[[ Supplied data, beginning ]]

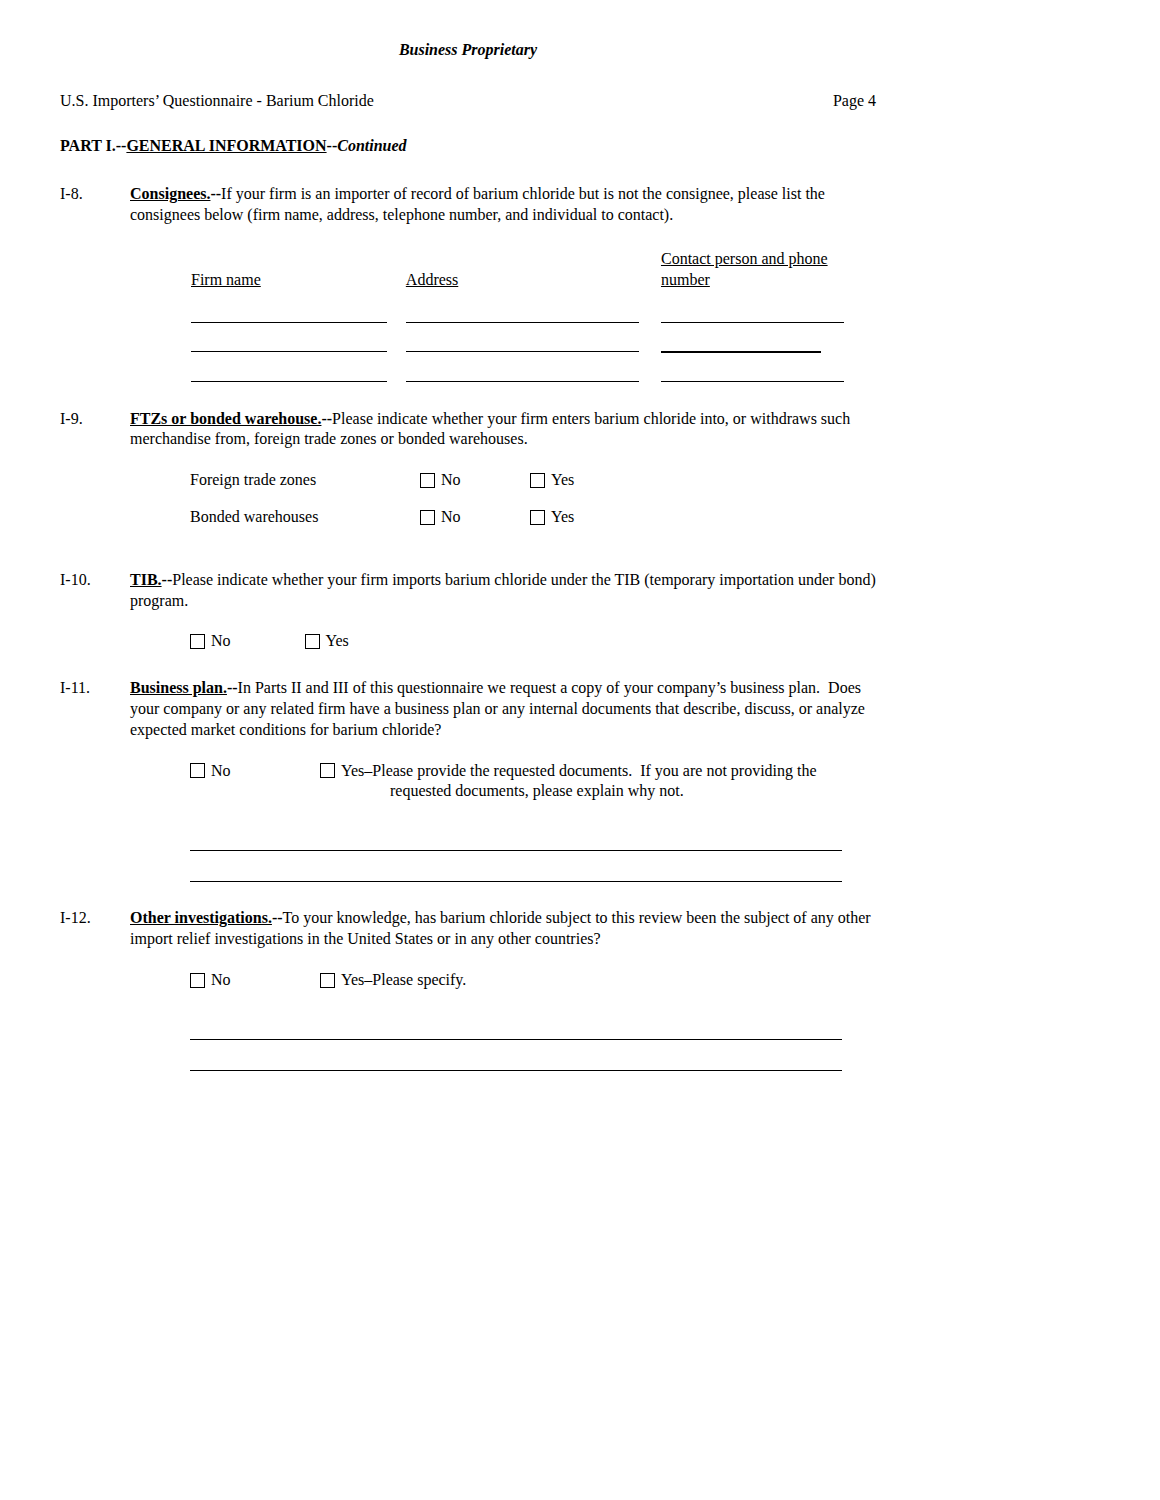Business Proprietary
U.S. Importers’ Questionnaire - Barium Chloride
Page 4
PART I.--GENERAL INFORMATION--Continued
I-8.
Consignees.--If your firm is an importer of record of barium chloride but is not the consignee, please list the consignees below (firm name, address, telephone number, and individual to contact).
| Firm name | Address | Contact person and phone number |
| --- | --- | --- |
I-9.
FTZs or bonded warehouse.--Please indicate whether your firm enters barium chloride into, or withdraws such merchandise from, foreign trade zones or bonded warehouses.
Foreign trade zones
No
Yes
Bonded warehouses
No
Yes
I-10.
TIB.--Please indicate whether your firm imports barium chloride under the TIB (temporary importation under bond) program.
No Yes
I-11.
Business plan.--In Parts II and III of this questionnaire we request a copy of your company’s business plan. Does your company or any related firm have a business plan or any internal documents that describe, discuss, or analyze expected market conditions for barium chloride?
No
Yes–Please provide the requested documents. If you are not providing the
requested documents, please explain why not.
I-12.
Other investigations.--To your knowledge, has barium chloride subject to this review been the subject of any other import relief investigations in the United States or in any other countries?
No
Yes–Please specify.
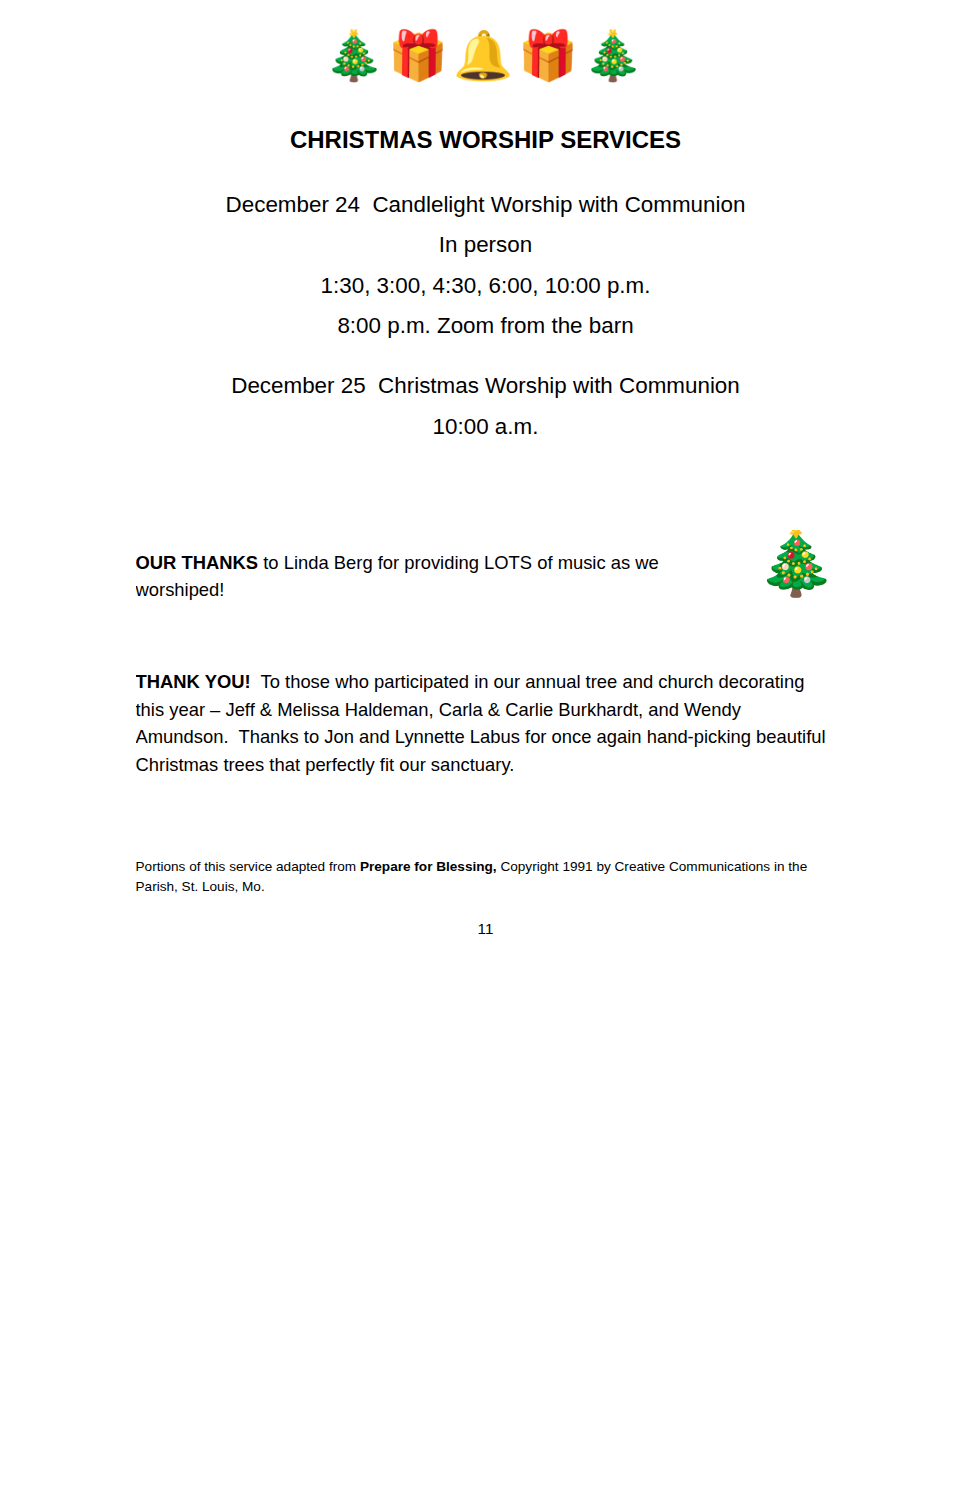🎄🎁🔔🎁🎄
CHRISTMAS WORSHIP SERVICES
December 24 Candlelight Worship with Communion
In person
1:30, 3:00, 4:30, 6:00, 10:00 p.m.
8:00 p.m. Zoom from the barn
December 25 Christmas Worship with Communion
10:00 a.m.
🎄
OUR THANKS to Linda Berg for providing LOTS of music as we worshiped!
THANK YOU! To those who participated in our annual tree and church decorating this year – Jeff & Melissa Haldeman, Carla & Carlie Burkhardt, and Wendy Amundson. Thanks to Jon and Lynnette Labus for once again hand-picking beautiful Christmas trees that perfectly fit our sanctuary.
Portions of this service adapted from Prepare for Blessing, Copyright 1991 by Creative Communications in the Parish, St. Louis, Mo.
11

[[ Supplied data, end ]]

--- Exercise aim ---
What is needed is the whole listing again, exactly as written, with the images left out.

--- Answer space ---
Business Proprietary
U.S. Importers’ Questionnaire - Barium Chloride
Page 4
PART I.--GENERAL INFORMATION--Continued
I-8.
Consignees.--If your firm is an importer of record of barium chloride but is not the consignee, please list the consignees below (firm name, address, telephone number, and individual to contact).
| Firm name | Address | Contact person and phone number |
| --- | --- | --- |
I-9.
FTZs or bonded warehouse.--Please indicate whether your firm enters barium chloride into, or withdraws such merchandise from, foreign trade zones or bonded warehouses.
Foreign trade zones
No
Yes
Bonded warehouses
No
Yes
I-10.
TIB.--Please indicate whether your firm imports barium chloride under the TIB (temporary importation under bond) program.
No Yes
I-11.
Business plan.--In Parts II and III of this questionnaire we request a copy of your company’s business plan. Does your company or any related firm have a business plan or any internal documents that describe, discuss, or analyze expected market conditions for barium chloride?
No
Yes–Please provide the requested documents. If you are not providing the
requested documents, please explain why not.
I-12.
Other investigations.--To your knowledge, has barium chloride subject to this review been the subject of any other import relief investigations in the United States or in any other countries?
No
Yes–Please specify.
🎄🎁🔔🎁🎄
CHRISTMAS WORSHIP SERVICES
December 24 Candlelight Worship with Communion
In person
1:30, 3:00, 4:30, 6:00, 10:00 p.m.
8:00 p.m. Zoom from the barn
December 25 Christmas Worship with Communion
10:00 a.m.
🎄
OUR THANKS to Linda Berg for providing LOTS of music as we worshiped!
THANK YOU! To those who participated in our annual tree and church decorating this year – Jeff & Melissa Haldeman, Carla & Carlie Burkhardt, and Wendy Amundson. Thanks to Jon and Lynnette Labus for once again hand-picking beautiful Christmas trees that perfectly fit our sanctuary.
Portions of this service adapted from Prepare for Blessing, Copyright 1991 by Creative Communications in the Parish, St. Louis, Mo.
11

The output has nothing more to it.